- Opening Delimiter -

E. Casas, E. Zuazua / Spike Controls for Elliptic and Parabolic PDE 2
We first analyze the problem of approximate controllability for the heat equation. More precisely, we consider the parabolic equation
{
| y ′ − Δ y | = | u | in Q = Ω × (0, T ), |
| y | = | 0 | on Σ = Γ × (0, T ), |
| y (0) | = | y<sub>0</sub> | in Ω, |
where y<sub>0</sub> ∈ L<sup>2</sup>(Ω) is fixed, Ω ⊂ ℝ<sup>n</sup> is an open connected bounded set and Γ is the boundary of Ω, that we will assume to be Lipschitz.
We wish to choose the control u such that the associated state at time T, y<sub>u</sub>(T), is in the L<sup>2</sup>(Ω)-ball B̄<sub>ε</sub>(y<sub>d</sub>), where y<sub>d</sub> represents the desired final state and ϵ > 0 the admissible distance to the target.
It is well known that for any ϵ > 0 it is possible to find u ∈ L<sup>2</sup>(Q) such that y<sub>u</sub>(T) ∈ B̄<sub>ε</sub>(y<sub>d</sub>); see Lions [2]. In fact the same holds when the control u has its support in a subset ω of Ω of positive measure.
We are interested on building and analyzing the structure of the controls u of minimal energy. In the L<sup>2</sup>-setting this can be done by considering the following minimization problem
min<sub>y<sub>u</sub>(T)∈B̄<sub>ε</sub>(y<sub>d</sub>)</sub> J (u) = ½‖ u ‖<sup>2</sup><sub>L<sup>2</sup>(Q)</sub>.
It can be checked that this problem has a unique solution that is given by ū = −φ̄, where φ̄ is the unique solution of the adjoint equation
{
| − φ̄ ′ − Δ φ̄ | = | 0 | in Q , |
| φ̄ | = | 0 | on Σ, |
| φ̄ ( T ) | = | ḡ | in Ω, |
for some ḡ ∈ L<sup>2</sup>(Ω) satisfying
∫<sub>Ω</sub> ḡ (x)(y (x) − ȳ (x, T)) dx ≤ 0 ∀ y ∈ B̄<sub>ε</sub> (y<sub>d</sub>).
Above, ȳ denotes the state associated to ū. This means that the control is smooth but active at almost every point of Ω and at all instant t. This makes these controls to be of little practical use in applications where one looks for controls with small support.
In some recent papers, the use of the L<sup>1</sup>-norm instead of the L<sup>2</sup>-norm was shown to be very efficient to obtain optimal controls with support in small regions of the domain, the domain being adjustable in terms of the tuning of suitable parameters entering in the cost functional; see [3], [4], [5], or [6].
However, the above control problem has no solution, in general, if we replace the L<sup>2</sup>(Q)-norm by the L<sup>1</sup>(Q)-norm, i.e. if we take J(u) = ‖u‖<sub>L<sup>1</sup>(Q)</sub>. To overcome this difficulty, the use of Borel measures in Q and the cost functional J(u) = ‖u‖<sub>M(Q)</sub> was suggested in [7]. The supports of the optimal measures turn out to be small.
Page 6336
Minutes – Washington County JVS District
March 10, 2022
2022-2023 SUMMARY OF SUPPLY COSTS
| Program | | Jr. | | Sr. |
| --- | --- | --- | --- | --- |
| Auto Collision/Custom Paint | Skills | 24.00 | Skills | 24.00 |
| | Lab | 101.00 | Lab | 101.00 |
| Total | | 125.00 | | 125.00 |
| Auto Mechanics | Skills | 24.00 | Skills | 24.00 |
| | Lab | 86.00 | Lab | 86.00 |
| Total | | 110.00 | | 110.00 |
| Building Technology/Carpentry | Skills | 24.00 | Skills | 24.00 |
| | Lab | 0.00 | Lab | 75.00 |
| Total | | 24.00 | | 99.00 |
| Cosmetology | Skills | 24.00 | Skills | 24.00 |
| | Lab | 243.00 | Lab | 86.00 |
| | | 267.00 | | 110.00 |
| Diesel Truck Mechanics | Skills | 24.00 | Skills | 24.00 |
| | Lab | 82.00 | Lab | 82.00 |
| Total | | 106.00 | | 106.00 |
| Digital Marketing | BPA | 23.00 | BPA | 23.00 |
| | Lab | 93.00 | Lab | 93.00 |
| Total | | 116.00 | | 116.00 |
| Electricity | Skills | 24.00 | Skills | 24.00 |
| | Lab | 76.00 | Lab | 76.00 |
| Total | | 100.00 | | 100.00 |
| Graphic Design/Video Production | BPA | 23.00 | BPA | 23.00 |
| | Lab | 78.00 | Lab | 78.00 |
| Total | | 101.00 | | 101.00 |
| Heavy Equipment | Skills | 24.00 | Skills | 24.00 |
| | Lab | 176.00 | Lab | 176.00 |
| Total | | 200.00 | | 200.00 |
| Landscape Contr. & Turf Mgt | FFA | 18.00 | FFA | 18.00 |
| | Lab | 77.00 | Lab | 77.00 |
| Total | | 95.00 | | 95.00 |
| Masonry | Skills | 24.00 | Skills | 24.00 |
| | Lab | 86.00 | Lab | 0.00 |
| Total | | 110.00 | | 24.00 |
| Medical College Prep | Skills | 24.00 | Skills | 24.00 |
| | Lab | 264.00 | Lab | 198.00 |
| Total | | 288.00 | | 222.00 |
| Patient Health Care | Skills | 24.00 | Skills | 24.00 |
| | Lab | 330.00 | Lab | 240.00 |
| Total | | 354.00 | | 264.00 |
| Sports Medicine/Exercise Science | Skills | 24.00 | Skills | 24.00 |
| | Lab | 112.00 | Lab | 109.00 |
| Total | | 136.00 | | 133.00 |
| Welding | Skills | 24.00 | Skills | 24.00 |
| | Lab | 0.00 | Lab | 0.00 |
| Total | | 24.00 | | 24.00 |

- Closing Delimiter -

- The problem -
Retype each entry exactly.

- Reply to the exercise -
E. Casas, E. Zuazua / Spike Controls for Elliptic and Parabolic PDE 2
We first analyze the problem of approximate controllability for the heat equation. More precisely, we consider the parabolic equation
{
| y ′ − Δ y | = | u | in Q = Ω × (0, T ), |
| y | = | 0 | on Σ = Γ × (0, T ), |
| y (0) | = | y<sub>0</sub> | in Ω, |
where y<sub>0</sub> ∈ L<sup>2</sup>(Ω) is fixed, Ω ⊂ ℝ<sup>n</sup> is an open connected bounded set and Γ is the boundary of Ω, that we will assume to be Lipschitz.
We wish to choose the control u such that the associated state at time T, y<sub>u</sub>(T), is in the L<sup>2</sup>(Ω)-ball B̄<sub>ε</sub>(y<sub>d</sub>), where y<sub>d</sub> represents the desired final state and ϵ > 0 the admissible distance to the target.
It is well known that for any ϵ > 0 it is possible to find u ∈ L<sup>2</sup>(Q) such that y<sub>u</sub>(T) ∈ B̄<sub>ε</sub>(y<sub>d</sub>); see Lions [2]. In fact the same holds when the control u has its support in a subset ω of Ω of positive measure.
We are interested on building and analyzing the structure of the controls u of minimal energy. In the L<sup>2</sup>-setting this can be done by considering the following minimization problem
min<sub>y<sub>u</sub>(T)∈B̄<sub>ε</sub>(y<sub>d</sub>)</sub> J (u) = ½‖ u ‖<sup>2</sup><sub>L<sup>2</sup>(Q)</sub>.
It can be checked that this problem has a unique solution that is given by ū = −φ̄, where φ̄ is the unique solution of the adjoint equation
{
| − φ̄ ′ − Δ φ̄ | = | 0 | in Q , |
| φ̄ | = | 0 | on Σ, |
| φ̄ ( T ) | = | ḡ | in Ω, |
for some ḡ ∈ L<sup>2</sup>(Ω) satisfying
∫<sub>Ω</sub> ḡ (x)(y (x) − ȳ (x, T)) dx ≤ 0 ∀ y ∈ B̄<sub>ε</sub> (y<sub>d</sub>).
Above, ȳ denotes the state associated to ū. This means that the control is smooth but active at almost every point of Ω and at all instant t. This makes these controls to be of little practical use in applications where one looks for controls with small support.
In some recent papers, the use of the L<sup>1</sup>-norm instead of the L<sup>2</sup>-norm was shown to be very efficient to obtain optimal controls with support in small regions of the domain, the domain being adjustable in terms of the tuning of suitable parameters entering in the cost functional; see [3], [4], [5], or [6].
However, the above control problem has no solution, in general, if we replace the L<sup>2</sup>(Q)-norm by the L<sup>1</sup>(Q)-norm, i.e. if we take J(u) = ‖u‖<sub>L<sup>1</sup>(Q)</sub>. To overcome this difficulty, the use of Borel measures in Q and the cost functional J(u) = ‖u‖<sub>M(Q)</sub> was suggested in [7]. The supports of the optimal measures turn out to be small.
Page 6336
Minutes – Washington County JVS District
March 10, 2022
2022-2023 SUMMARY OF SUPPLY COSTS
| Program | | Jr. | | Sr. |
| --- | --- | --- | --- | --- |
| Auto Collision/Custom Paint | Skills | 24.00 | Skills | 24.00 |
| | Lab | 101.00 | Lab | 101.00 |
| Total | | 125.00 | | 125.00 |
| Auto Mechanics | Skills | 24.00 | Skills | 24.00 |
| | Lab | 86.00 | Lab | 86.00 |
| Total | | 110.00 | | 110.00 |
| Building Technology/Carpentry | Skills | 24.00 | Skills | 24.00 |
| | Lab | 0.00 | Lab | 75.00 |
| Total | | 24.00 | | 99.00 |
| Cosmetology | Skills | 24.00 | Skills | 24.00 |
| | Lab | 243.00 | Lab | 86.00 |
| | | 267.00 | | 110.00 |
| Diesel Truck Mechanics | Skills | 24.00 | Skills | 24.00 |
| | Lab | 82.00 | Lab | 82.00 |
| Total | | 106.00 | | 106.00 |
| Digital Marketing | BPA | 23.00 | BPA | 23.00 |
| | Lab | 93.00 | Lab | 93.00 |
| Total | | 116.00 | | 116.00 |
| Electricity | Skills | 24.00 | Skills | 24.00 |
| | Lab | 76.00 | Lab | 76.00 |
| Total | | 100.00 | | 100.00 |
| Graphic Design/Video Production | BPA | 23.00 | BPA | 23.00 |
| | Lab | 78.00 | Lab | 78.00 |
| Total | | 101.00 | | 101.00 |
| Heavy Equipment | Skills | 24.00 | Skills | 24.00 |
| | Lab | 176.00 | Lab | 176.00 |
| Total | | 200.00 | | 200.00 |
| Landscape Contr. & Turf Mgt | FFA | 18.00 | FFA | 18.00 |
| | Lab | 77.00 | Lab | 77.00 |
| Total | | 95.00 | | 95.00 |
| Masonry | Skills | 24.00 | Skills | 24.00 |
| | Lab | 86.00 | Lab | 0.00 |
| Total | | 110.00 | | 24.00 |
| Medical College Prep | Skills | 24.00 | Skills | 24.00 |
| | Lab | 264.00 | Lab | 198.00 |
| Total | | 288.00 | | 222.00 |
| Patient Health Care | Skills | 24.00 | Skills | 24.00 |
| | Lab | 330.00 | Lab | 240.00 |
| Total | | 354.00 | | 264.00 |
| Sports Medicine/Exercise Science | Skills | 24.00 | Skills | 24.00 |
| | Lab | 112.00 | Lab | 109.00 |
| Total | | 136.00 | | 133.00 |
| Welding | Skills | 24.00 | Skills | 24.00 |
| | Lab | 0.00 | Lab | 0.00 |
| Total | | 24.00 | | 24.00 |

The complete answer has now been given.